Government lawyers continue to rebuff questions about possible future remedies. "Premature" was the word repeatedly used by U.S. Attorney General Janet Reno, Assistant Attorney Joel Klein and Connecticut Attorney General Richard Blumenthal Friday night.

But legal experts say Friday's unexpectedly harsh and sweeping "findings of fact" have made the so-called antitrust "death penalty" more acceptable.

In a ruling that stretched for 207 pages, Jackson cited not 10 or 20 but literally hundreds of facts he determined in the course of the 67-day trial.

All but one of those 412 statements went against Microsoft or were at best neutral to its defense. Indeed, the judge adopted nearly every major point pushed by the government and dozens that appeared around the periphery.

Each side will have to weigh those words as it faces the December deadline. Although Jackson has set no date for his final ruling, legal analysts say another four to six weeks after Dec. 5 seems about right. Those "conclusions of law" will spell out in specific detail which laws -- if any -- Jackson believes Microsoft has broken, and how.

In addition to his legal conclusions, Jackson must at some point decide what penalty he will assess against Microsoft. He could do that at the same time he delivers his conclusions of law.

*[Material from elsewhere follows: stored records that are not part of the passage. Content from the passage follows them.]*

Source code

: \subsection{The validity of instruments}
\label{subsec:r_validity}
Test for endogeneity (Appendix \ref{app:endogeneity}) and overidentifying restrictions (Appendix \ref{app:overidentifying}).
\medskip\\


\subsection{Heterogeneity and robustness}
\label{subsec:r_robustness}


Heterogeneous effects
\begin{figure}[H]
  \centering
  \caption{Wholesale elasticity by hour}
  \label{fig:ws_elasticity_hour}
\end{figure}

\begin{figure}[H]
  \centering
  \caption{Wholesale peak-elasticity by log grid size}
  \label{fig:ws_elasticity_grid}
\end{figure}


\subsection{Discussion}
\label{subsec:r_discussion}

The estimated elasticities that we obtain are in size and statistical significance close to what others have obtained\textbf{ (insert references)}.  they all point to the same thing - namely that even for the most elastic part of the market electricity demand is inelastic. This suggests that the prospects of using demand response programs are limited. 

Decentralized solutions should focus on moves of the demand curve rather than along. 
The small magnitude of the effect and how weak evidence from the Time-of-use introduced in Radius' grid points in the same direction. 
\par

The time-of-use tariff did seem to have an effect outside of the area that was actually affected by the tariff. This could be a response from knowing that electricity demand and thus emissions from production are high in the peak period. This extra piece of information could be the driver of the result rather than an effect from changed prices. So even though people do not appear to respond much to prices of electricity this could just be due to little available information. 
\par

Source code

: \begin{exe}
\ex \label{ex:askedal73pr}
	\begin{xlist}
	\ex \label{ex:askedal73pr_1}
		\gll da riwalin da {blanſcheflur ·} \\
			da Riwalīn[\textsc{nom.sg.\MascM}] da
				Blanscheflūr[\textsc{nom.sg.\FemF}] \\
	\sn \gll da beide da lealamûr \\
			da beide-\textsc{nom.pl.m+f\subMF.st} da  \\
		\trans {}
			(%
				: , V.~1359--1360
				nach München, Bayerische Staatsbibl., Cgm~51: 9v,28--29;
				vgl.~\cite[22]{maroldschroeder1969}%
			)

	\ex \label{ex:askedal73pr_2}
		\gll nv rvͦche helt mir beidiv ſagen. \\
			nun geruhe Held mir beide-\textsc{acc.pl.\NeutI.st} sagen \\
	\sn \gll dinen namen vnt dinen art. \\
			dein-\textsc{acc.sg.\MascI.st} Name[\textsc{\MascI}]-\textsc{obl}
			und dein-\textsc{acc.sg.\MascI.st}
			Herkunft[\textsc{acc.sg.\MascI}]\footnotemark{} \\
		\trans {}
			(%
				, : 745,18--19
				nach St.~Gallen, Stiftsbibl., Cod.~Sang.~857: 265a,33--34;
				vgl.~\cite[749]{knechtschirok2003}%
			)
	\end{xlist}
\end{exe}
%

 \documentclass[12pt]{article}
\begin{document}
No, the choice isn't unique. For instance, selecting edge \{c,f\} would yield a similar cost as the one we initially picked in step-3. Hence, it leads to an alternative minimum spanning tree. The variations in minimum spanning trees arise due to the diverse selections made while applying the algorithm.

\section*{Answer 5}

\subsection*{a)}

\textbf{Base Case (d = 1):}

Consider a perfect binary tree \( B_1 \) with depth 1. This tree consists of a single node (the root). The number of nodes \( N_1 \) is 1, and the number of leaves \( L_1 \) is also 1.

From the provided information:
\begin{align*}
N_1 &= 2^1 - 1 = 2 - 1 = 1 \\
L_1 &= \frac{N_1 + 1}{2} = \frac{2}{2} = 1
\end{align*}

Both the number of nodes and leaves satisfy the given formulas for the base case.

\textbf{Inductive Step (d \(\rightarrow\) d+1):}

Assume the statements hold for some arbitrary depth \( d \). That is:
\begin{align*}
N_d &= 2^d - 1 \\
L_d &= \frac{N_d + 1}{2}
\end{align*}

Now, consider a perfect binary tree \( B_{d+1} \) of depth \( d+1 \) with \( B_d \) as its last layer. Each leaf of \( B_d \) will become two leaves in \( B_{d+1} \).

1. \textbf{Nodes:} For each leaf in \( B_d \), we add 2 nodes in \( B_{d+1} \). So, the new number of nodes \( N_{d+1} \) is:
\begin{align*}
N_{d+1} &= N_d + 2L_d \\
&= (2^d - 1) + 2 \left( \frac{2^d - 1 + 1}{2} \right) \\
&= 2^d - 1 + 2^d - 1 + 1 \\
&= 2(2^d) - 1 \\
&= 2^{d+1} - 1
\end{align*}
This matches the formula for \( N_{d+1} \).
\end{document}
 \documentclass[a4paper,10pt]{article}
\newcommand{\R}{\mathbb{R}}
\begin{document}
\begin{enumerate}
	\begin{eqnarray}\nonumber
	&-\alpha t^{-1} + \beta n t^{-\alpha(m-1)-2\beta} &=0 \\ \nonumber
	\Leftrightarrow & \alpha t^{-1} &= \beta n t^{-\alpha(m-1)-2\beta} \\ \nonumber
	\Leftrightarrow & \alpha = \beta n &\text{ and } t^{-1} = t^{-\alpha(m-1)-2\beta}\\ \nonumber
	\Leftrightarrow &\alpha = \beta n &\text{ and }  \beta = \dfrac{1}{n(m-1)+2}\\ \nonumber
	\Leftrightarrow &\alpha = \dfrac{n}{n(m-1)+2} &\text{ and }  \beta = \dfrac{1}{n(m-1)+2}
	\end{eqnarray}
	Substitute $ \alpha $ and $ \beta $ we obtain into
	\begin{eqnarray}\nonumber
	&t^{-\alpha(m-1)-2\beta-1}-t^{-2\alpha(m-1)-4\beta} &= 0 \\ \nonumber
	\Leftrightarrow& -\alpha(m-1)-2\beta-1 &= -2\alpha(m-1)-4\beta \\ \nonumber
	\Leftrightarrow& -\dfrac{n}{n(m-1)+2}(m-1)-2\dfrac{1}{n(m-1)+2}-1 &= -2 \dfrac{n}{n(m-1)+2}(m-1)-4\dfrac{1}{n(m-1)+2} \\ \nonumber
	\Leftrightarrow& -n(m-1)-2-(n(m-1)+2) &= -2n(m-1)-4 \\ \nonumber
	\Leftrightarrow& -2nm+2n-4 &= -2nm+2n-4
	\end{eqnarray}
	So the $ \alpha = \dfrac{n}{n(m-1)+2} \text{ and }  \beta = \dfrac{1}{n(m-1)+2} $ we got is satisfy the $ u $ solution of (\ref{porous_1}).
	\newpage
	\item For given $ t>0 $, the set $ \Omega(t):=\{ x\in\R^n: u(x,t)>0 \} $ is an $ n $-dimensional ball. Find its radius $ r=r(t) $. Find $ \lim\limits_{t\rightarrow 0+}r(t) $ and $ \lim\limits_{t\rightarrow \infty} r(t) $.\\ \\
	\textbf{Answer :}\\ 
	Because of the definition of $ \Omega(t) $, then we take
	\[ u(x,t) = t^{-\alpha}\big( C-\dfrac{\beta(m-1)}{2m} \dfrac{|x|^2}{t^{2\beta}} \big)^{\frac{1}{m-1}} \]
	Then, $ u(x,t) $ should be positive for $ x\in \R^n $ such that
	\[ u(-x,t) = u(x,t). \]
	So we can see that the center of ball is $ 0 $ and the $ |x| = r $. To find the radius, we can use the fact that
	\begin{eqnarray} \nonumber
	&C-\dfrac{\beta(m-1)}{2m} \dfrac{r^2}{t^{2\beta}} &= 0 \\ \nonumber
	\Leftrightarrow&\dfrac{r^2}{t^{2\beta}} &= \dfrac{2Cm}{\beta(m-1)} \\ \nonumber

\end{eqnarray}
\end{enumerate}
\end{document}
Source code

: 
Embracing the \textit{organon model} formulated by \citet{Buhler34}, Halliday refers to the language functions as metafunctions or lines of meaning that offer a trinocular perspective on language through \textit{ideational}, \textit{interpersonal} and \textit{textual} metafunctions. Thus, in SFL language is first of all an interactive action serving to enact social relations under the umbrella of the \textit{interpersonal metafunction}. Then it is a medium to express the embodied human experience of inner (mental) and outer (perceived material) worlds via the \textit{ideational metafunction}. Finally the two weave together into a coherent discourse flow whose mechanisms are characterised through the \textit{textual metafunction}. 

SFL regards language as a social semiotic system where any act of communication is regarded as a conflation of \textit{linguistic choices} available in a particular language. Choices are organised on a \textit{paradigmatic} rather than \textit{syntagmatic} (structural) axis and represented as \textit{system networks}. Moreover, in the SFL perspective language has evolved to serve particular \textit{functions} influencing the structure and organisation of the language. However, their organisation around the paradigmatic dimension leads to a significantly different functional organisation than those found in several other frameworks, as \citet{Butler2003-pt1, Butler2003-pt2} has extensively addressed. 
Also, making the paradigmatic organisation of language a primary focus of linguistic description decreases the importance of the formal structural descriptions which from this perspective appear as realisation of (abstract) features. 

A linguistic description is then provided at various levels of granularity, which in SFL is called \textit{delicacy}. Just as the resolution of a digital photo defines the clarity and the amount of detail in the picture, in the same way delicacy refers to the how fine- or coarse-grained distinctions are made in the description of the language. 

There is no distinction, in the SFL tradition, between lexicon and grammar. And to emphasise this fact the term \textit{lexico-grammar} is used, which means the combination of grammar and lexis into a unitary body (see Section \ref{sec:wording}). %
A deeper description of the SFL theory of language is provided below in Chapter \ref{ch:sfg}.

But Jackson will likely be as thorough in reaching conclusions of law as he was in reaching his findings of fact, Lande says. That means he will likely give both sides time to present economic arguments for and against breakup, regulation or both.

The entire process could be done with one economic witness and one set of briefs from each side. That could yield a judgment sometime in the spring. More witnesses and more briefs would push the decision off by several months or more.

From there, barring a settlement, the case will likely head to the federal appeals court in Washington, D.C., and then to the Supreme Court.